READING PASSAGE
********************
APPEAL from the Circuit Court of Cook County; the Hon. HARRY H. MALKIN, Judge, presiding.


Defendants appeal from a $335 judgment entered against them for a deficiency due after repossession and resale of a used 1962 Oldsmobile.

On October 8, 1968, defendants entered into a retail installment contract with plaintiff for the purchase of a used 1962 Oldsmobile at a price of $630 less $100 down payment. The net balance of $530, plus a finance charge of $175 (totaling $705), was to be paid by defendants in 47 weekly installments of $15 each beginning October 12, 1968, and ending August 30, 1969. In June, 1969, defendants, who were behind in their payments, took the car to plaintiff's place of business and left it there for repairs because, according to Lee Johnson's uncontradicted testimony, it would not operate. He also testified that plaintiff told defendants that he would repair the automobile for them.

Plaintiff testified that on June 9, 1969, he mailed a notice of resale to defendant Lee Johnson via certified mail to his place of employment. No notice of resale was sent to defendant Rosa Johnson, and Lee Johnson denied receipt of the notice of resale. The post office receipt was signed by Irving Silverman at the address of defendant's employer, but there is no evidence that defendant in fact received the letter.

On April 15, 1970, plaintiff sold the 1962 Oldsmobile for $50. At the time of the sale, defendants had paid 13 installments totaling $195 and still owed $510.

On September 10, 1970, judgment was entered by confession in the amount of $579.02, which was the amount due under the contract, plus costs. On October 14, 1970, the court, sitting without a jury, confirmed the judgment by confession but only in the amount of $510, less $50 proceeds from the resale, less $175 finance charges, plus $50 attorneys' fees, for a total of $335. From that judgment defendants appeal.
********************
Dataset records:
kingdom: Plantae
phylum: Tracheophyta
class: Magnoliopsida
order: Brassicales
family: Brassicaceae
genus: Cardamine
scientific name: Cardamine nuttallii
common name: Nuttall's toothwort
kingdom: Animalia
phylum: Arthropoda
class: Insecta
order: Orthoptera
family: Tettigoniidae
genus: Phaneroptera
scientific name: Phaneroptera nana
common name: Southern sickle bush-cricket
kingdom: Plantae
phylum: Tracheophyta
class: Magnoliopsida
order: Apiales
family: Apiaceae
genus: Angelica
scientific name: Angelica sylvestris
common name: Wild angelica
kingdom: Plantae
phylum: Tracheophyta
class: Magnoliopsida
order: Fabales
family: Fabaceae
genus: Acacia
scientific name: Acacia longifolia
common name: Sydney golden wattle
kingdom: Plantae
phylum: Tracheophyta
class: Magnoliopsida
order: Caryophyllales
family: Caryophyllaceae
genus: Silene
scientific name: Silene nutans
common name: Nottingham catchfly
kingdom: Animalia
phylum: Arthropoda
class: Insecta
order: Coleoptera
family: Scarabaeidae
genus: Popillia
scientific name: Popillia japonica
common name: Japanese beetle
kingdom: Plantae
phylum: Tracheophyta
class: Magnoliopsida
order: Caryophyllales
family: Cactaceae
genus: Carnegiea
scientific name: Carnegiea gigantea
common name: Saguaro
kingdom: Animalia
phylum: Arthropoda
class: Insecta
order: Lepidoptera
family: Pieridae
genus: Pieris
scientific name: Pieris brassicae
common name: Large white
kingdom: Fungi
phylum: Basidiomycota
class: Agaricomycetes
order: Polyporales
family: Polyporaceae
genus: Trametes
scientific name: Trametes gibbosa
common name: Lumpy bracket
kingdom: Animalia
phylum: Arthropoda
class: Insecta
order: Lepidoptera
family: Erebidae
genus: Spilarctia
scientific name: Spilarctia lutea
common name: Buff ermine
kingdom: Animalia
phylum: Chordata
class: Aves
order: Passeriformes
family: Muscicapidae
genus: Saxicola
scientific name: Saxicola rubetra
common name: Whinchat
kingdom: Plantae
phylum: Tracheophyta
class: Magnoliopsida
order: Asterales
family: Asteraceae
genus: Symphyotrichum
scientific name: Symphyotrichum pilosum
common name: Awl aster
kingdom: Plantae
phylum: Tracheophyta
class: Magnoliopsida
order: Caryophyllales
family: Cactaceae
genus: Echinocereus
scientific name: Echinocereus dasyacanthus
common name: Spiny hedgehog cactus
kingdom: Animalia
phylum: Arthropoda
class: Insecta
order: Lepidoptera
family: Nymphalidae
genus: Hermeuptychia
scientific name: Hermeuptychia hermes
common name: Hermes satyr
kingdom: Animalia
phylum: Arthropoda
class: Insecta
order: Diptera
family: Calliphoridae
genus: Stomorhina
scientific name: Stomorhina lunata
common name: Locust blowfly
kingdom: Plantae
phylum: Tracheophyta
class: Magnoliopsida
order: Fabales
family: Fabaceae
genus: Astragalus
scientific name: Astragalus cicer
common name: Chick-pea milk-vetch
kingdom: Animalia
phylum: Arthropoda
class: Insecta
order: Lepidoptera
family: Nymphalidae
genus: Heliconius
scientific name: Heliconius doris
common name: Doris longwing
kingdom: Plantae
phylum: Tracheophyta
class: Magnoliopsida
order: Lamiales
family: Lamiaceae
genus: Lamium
********************
TASK
In the court opinion, what price did the plaintiff get when he sold the 1962 Oldsmobile on April 15, 1970? Answer from the court opinion only.

FULL SOLUTION
$50